Action item ::
From the records below, output exactly the lines starting at the line with "index pip: (303, 219)" and ending at the line with "index tip: (416, 317)", both of them included, but no pictures.

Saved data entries
══════
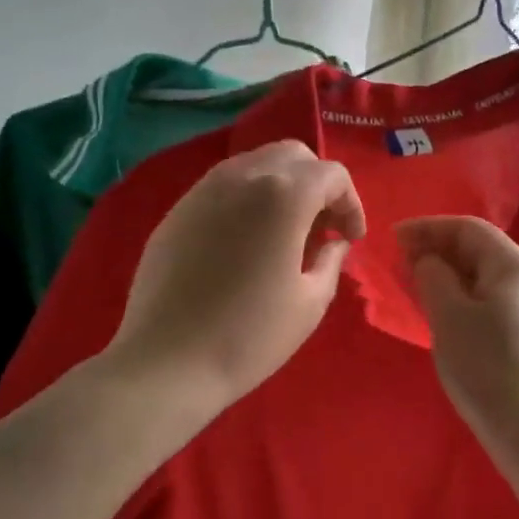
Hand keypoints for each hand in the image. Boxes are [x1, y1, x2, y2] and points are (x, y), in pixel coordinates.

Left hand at [108, 141, 364, 418]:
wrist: (167, 363)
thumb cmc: (250, 336)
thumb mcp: (311, 302)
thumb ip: (331, 259)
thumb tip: (332, 241)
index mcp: (283, 195)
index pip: (332, 175)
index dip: (351, 204)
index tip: (350, 239)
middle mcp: (242, 177)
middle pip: (293, 155)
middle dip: (317, 184)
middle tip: (321, 227)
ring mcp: (203, 190)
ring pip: (255, 163)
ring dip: (281, 186)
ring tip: (285, 233)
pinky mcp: (177, 210)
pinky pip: (223, 186)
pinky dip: (247, 198)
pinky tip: (246, 242)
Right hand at [396, 216, 518, 458]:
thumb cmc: (486, 366)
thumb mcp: (449, 316)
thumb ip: (433, 276)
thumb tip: (428, 260)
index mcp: (514, 264)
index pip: (467, 228)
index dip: (428, 228)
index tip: (393, 238)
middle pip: (481, 249)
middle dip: (439, 250)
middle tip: (402, 263)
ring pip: (488, 276)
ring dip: (452, 274)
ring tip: (418, 286)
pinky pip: (496, 300)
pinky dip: (467, 296)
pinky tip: (448, 314)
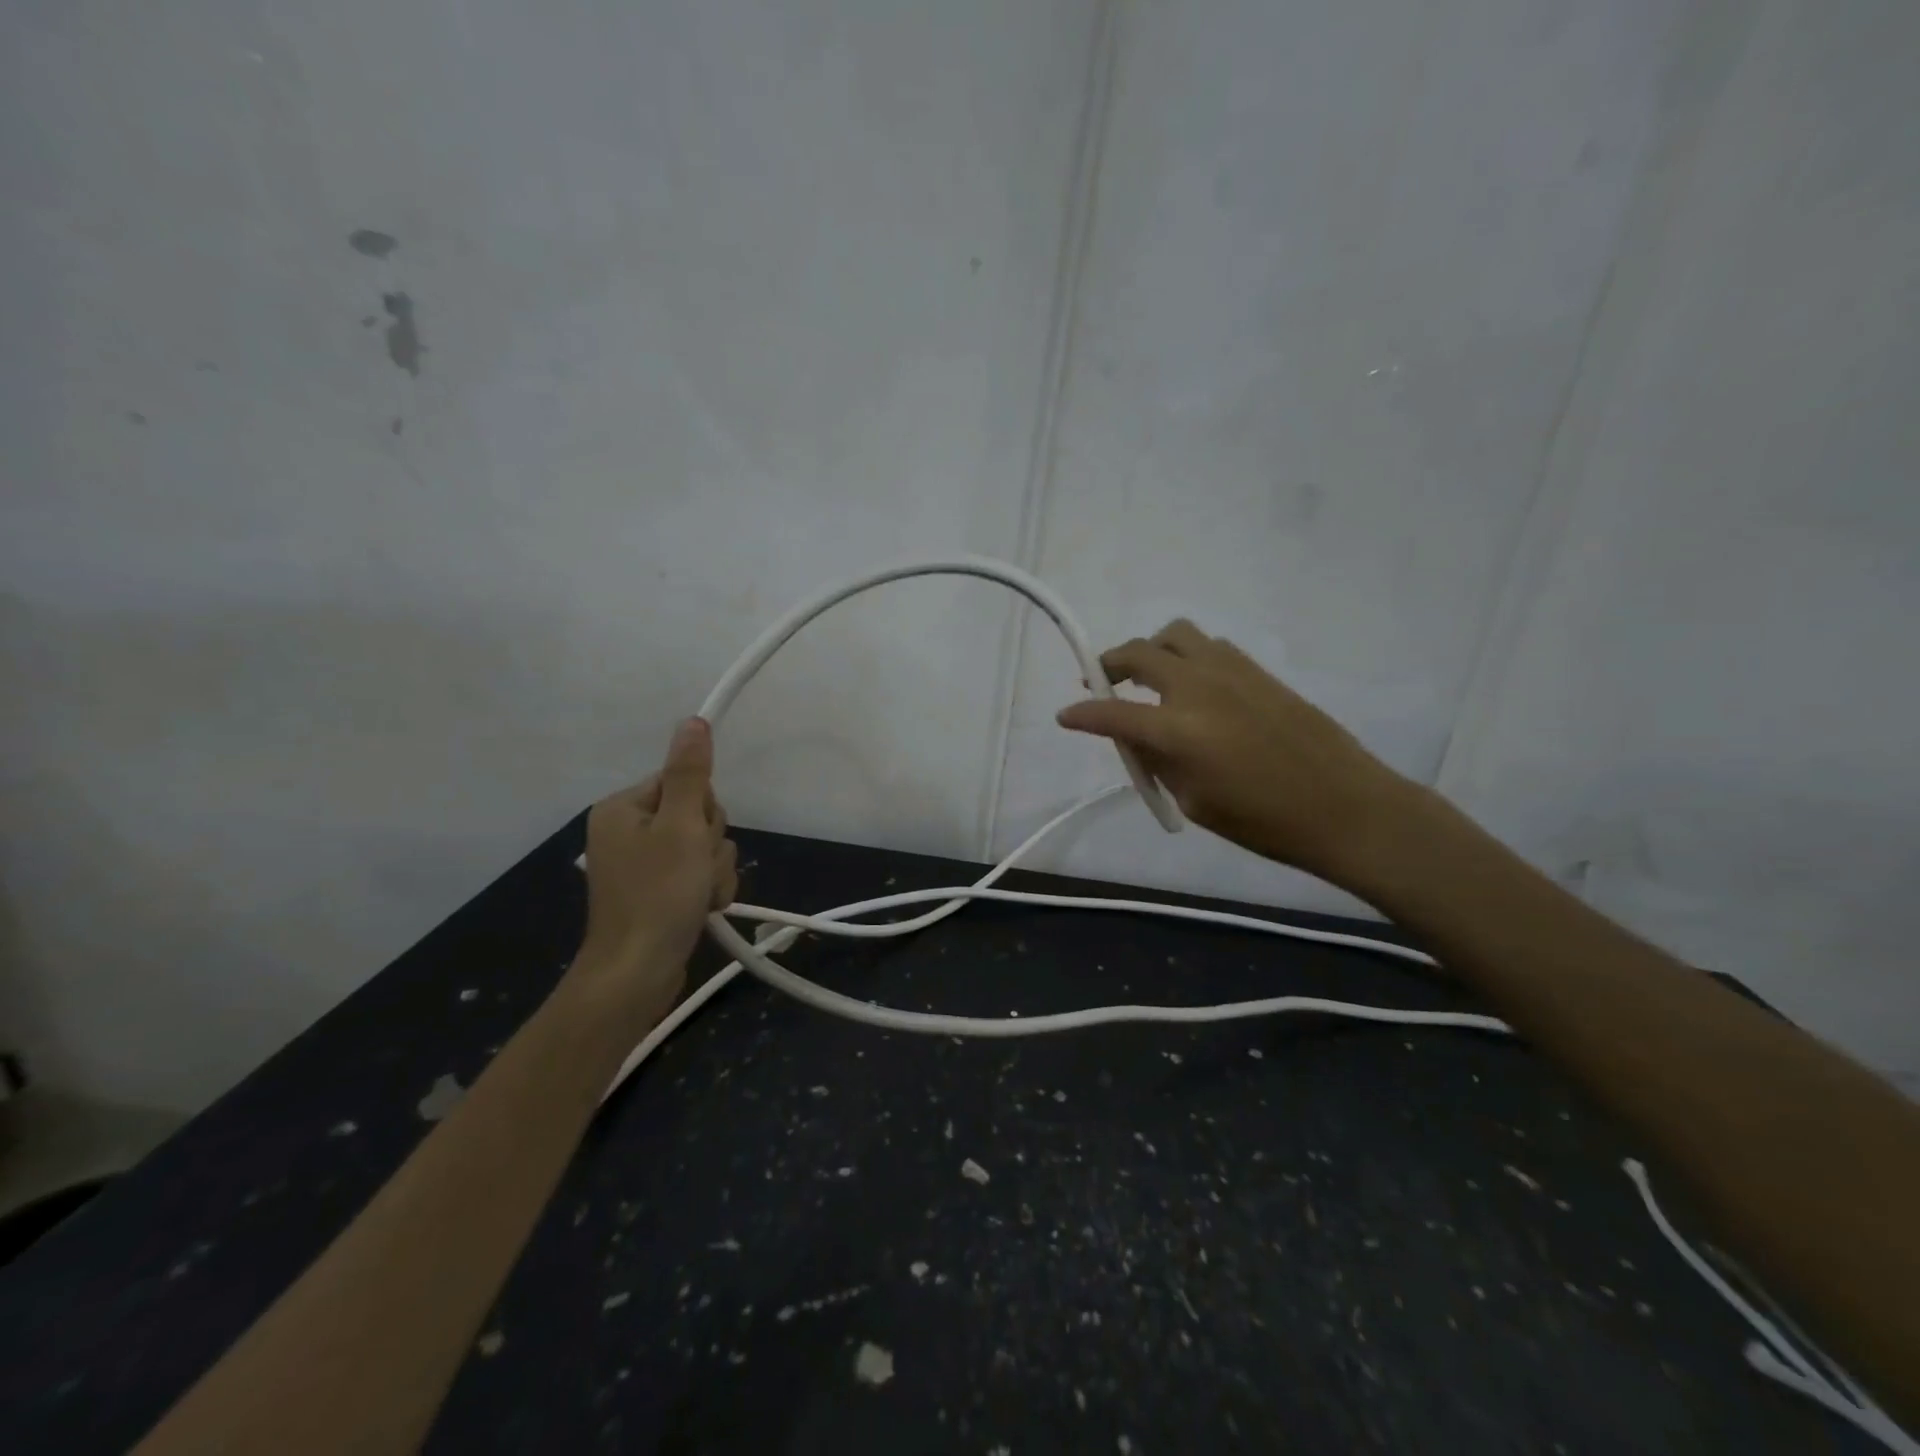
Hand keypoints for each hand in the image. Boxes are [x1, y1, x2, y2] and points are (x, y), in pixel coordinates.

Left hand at [573, 718, 737, 1025]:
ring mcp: (643, 864)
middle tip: (695, 870)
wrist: (637, 974)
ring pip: (704, 846)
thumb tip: (693, 721)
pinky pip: (698, 873)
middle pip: (697, 814)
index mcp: (623, 808)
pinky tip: (701, 908)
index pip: (684, 782)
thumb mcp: (680, 828)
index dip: (702, 810)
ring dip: (713, 870)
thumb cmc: (658, 896)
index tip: (694, 837)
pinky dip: (707, 889)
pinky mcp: (658, 891)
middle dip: (709, 844)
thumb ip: (690, 774)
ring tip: (699, 896)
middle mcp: (628, 830)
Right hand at [1056, 620, 1414, 884]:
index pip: (1113, 712)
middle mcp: (1199, 687)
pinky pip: (1209, 647)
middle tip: (1100, 682)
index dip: (1083, 715)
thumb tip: (1135, 735)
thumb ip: (1157, 760)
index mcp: (1179, 729)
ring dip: (1151, 650)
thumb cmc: (1263, 821)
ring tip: (1147, 676)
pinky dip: (1187, 656)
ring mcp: (1232, 671)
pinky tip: (1191, 685)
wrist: (1344, 806)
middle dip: (1109, 664)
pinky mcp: (1258, 670)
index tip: (1065, 717)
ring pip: (1176, 635)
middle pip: (1139, 652)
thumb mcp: (1193, 800)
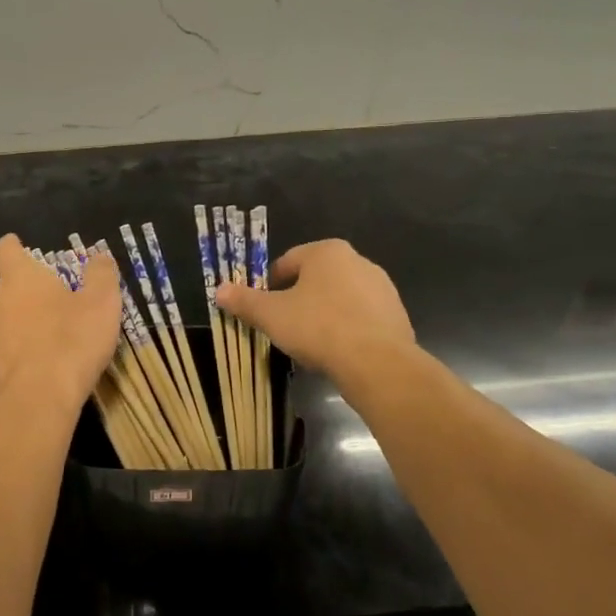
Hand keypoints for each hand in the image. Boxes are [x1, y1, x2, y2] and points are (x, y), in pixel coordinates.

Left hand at [0, 234, 122, 408]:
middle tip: (55, 292)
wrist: (38, 401)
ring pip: (7, 318)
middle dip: (27, 286)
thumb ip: (101, 274)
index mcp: (21, 279)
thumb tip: (100, 256)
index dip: (13, 246)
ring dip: (25, 319)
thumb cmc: (71, 340)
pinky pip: (8, 348)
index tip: (19, 244)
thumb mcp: (101, 303)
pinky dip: (23, 348)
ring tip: (53, 330)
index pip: (7, 252)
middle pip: (8, 285)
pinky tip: (45, 361)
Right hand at [215, 238, 414, 374]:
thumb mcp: (271, 315)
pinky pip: (361, 318)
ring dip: (324, 313)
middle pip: (316, 278)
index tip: (263, 307)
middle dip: (298, 298)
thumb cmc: (318, 328)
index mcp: (327, 252)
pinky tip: (337, 351)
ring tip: (310, 342)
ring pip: (340, 298)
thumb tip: (218, 289)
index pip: (288, 261)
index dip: (270, 284)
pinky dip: (347, 329)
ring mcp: (382, 288)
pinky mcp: (397, 315)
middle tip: (284, 325)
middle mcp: (358, 261)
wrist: (378, 363)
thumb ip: (244, 300)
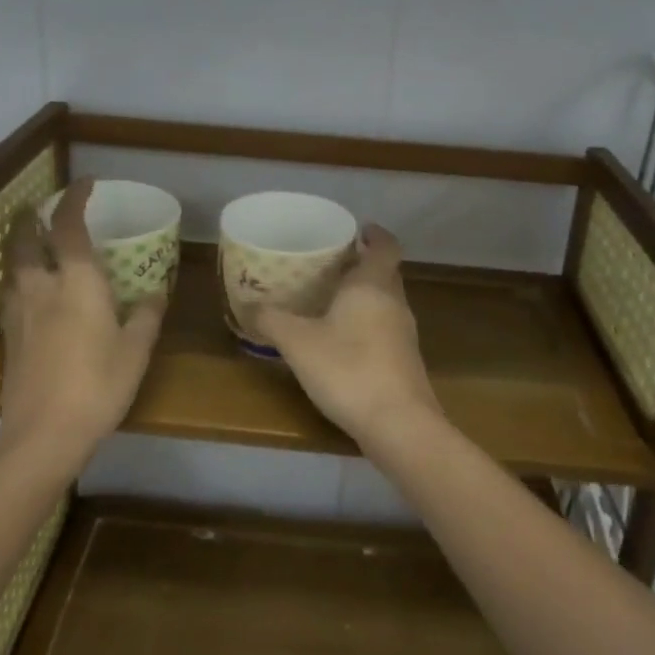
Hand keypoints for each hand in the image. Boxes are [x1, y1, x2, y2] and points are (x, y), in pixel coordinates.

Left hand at [0, 178, 166, 465]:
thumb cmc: (97, 384)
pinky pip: (10, 294)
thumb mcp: (135, 350)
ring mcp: (18, 312)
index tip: (85, 184)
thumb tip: (154, 293)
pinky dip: (18, 280)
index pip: (70, 226)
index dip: (75, 199)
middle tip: (42, 210)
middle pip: (26, 240)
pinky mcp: (8, 338)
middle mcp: (41, 287)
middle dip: (32, 219)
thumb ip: (145, 316)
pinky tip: (29, 294)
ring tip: (34, 247)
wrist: (42, 434)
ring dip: (21, 248)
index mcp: (76, 281)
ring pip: (13, 266)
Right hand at [253, 225, 441, 445]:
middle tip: (332, 263)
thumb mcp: (298, 342)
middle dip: (363, 264)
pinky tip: (344, 340)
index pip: (386, 245)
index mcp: (373, 285)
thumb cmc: (348, 369)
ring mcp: (404, 334)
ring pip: (386, 301)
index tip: (358, 229)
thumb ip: (272, 320)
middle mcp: (394, 303)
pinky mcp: (405, 362)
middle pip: (386, 272)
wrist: (398, 425)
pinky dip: (367, 323)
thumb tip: (248, 305)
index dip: (374, 234)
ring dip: (365, 295)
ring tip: (332, 299)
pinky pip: (386, 328)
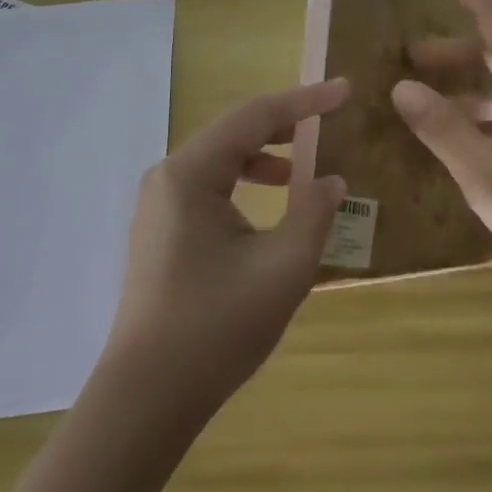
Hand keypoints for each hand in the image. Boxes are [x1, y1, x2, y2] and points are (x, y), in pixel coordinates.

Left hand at [104, 79, 349, 417]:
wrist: (146, 400)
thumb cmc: (216, 328)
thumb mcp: (283, 268)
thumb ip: (314, 213)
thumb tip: (331, 181)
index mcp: (190, 174)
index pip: (255, 117)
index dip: (305, 101)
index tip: (345, 91)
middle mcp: (168, 178)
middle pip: (235, 132)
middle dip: (285, 124)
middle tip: (330, 120)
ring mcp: (160, 205)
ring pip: (222, 160)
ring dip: (265, 155)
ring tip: (303, 167)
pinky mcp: (162, 231)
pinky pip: (211, 187)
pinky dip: (245, 183)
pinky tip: (272, 206)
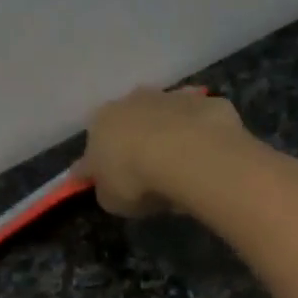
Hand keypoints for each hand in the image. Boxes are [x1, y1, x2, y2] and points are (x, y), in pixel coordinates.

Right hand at [74, 86, 250, 216]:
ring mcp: (168, 96)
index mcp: (100, 123)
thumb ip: (107, 190)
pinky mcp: (203, 101)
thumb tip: (108, 186)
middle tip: (147, 176)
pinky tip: (204, 158)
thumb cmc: (137, 179)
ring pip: (163, 119)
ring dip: (167, 136)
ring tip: (179, 168)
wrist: (187, 153)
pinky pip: (195, 122)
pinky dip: (197, 136)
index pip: (93, 151)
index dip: (101, 171)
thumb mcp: (111, 200)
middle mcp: (130, 101)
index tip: (112, 187)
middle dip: (135, 146)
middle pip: (128, 126)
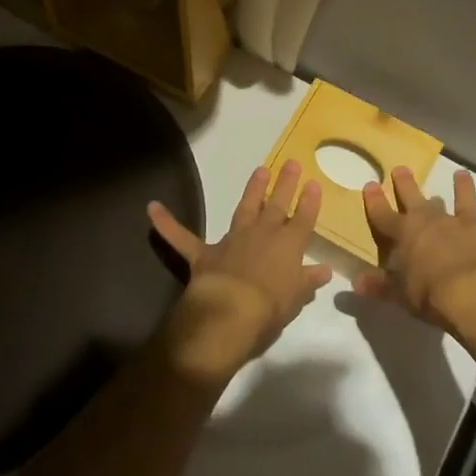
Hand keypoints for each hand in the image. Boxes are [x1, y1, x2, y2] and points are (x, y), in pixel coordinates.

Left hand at [147, 162, 332, 384]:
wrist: (232, 312)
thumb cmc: (271, 308)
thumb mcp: (296, 298)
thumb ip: (307, 280)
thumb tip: (323, 270)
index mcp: (288, 246)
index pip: (303, 219)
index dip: (309, 201)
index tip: (313, 184)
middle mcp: (263, 234)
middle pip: (277, 204)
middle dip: (285, 184)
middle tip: (290, 163)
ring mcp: (233, 240)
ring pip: (245, 208)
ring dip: (253, 189)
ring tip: (260, 170)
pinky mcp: (204, 253)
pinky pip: (181, 237)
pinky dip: (166, 223)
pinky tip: (151, 208)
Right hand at [356, 166, 475, 338]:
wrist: (475, 295)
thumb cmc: (430, 294)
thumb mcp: (399, 295)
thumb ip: (380, 286)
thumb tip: (356, 283)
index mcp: (407, 233)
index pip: (384, 214)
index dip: (375, 201)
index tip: (370, 185)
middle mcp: (435, 221)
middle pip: (416, 198)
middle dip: (407, 184)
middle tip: (401, 168)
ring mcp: (466, 227)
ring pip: (463, 201)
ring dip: (462, 188)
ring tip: (462, 174)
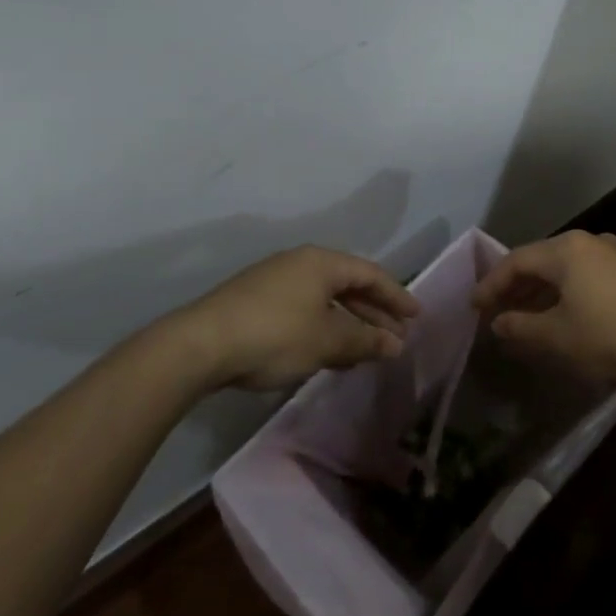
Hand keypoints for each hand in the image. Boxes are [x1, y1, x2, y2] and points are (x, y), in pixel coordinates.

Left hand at [173, 246, 419, 391]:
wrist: (199, 345)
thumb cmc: (274, 335)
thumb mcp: (325, 340)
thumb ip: (364, 340)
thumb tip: (395, 344)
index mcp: (321, 262)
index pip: (370, 275)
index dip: (396, 296)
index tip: (416, 317)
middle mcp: (300, 263)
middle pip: (348, 285)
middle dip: (374, 313)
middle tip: (396, 337)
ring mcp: (274, 281)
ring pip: (324, 300)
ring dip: (349, 324)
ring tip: (366, 350)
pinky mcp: (255, 303)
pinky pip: (304, 310)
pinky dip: (324, 328)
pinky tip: (327, 352)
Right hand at [469, 230, 615, 385]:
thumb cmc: (613, 335)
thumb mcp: (559, 337)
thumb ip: (522, 327)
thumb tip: (498, 322)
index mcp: (566, 249)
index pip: (516, 261)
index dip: (491, 284)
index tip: (474, 306)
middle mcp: (589, 241)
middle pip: (541, 261)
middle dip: (516, 287)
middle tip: (496, 311)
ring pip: (566, 269)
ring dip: (542, 292)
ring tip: (526, 317)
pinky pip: (588, 276)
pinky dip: (568, 292)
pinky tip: (566, 315)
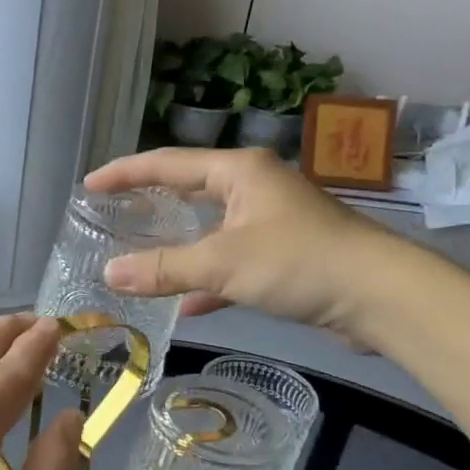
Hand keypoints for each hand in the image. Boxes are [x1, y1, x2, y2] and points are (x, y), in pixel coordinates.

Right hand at [84, 147, 406, 341]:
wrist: (380, 295)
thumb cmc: (298, 261)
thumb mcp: (223, 263)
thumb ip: (164, 268)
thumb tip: (109, 274)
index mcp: (239, 172)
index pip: (168, 164)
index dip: (125, 173)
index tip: (89, 185)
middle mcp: (254, 188)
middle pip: (189, 190)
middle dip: (150, 204)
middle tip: (111, 215)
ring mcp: (271, 222)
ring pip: (210, 229)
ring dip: (177, 246)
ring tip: (138, 255)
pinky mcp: (284, 256)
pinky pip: (231, 262)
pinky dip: (207, 279)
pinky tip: (186, 305)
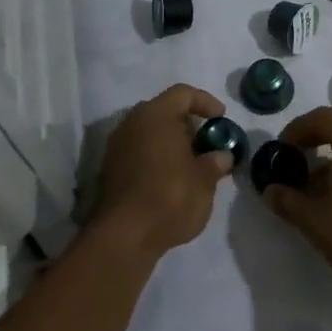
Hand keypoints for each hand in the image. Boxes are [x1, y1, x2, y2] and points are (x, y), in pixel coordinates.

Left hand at [91, 84, 232, 257]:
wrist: (124, 237)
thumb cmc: (170, 197)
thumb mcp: (205, 180)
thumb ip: (215, 162)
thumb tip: (221, 156)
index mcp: (155, 115)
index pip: (183, 94)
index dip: (205, 101)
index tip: (221, 118)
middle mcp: (132, 123)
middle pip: (163, 111)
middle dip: (187, 124)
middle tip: (206, 143)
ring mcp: (116, 147)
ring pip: (149, 133)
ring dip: (171, 142)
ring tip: (191, 164)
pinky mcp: (109, 170)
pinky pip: (138, 152)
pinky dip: (156, 158)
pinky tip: (171, 179)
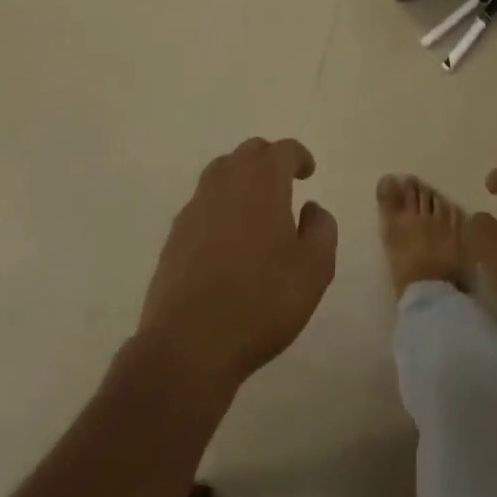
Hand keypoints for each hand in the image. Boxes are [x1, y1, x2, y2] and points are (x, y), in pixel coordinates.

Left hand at [136, 138, 337, 390]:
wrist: (188, 346)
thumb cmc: (261, 301)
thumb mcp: (314, 269)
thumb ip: (322, 229)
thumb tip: (311, 208)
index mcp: (263, 182)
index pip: (283, 150)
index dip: (299, 156)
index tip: (308, 172)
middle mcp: (227, 183)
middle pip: (249, 152)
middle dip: (269, 160)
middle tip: (283, 184)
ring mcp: (195, 208)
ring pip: (220, 173)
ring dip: (240, 179)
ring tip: (254, 206)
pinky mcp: (174, 236)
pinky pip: (202, 204)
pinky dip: (219, 207)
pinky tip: (226, 238)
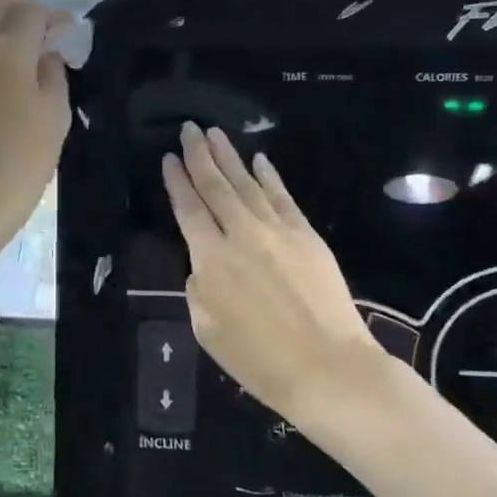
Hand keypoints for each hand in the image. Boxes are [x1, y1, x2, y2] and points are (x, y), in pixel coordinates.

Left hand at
══════
Answer area ::
index pip: (303, 219)
index dip: (309, 201)
index tip: (313, 184)
middle mcp: (263, 234)
middle pip: (277, 204)
middle dip: (285, 184)
middle tip: (290, 163)
ring mcp: (233, 240)
ring pip: (245, 208)
ring dip: (253, 189)
ring tip: (260, 170)
pinky mcp: (204, 253)
pinky pip: (181, 237)
pinky dip: (166, 223)
pinky tip: (151, 208)
Right hand at [356, 166, 475, 338]:
wrist: (475, 295)
thumb cmc: (430, 294)
thumb mcp: (399, 295)
thumb ip: (380, 286)
thumb tip: (356, 283)
index mcp: (407, 233)
index pip: (384, 214)
index dip: (375, 201)
index tip: (370, 185)
middle mcp: (435, 221)
middle pip: (416, 198)
middle dip: (407, 184)
middle tip: (401, 168)
ring mcp: (466, 227)
ring pip: (463, 201)
ring dip: (462, 188)
ring tip: (462, 174)
Hand keypoints for each hand in the image. Boxes are [x1, y1, x2, y2] and points are (x, y), in pixel coordinates.

Left hand at [173, 246, 419, 391]:
wrist: (199, 345)
thumb cmc: (274, 335)
thumb mcp: (325, 340)
thumb ip: (364, 340)
thumb tip: (395, 344)
index mcp: (321, 262)
index pip: (370, 275)
index dip: (396, 296)
index tip: (416, 317)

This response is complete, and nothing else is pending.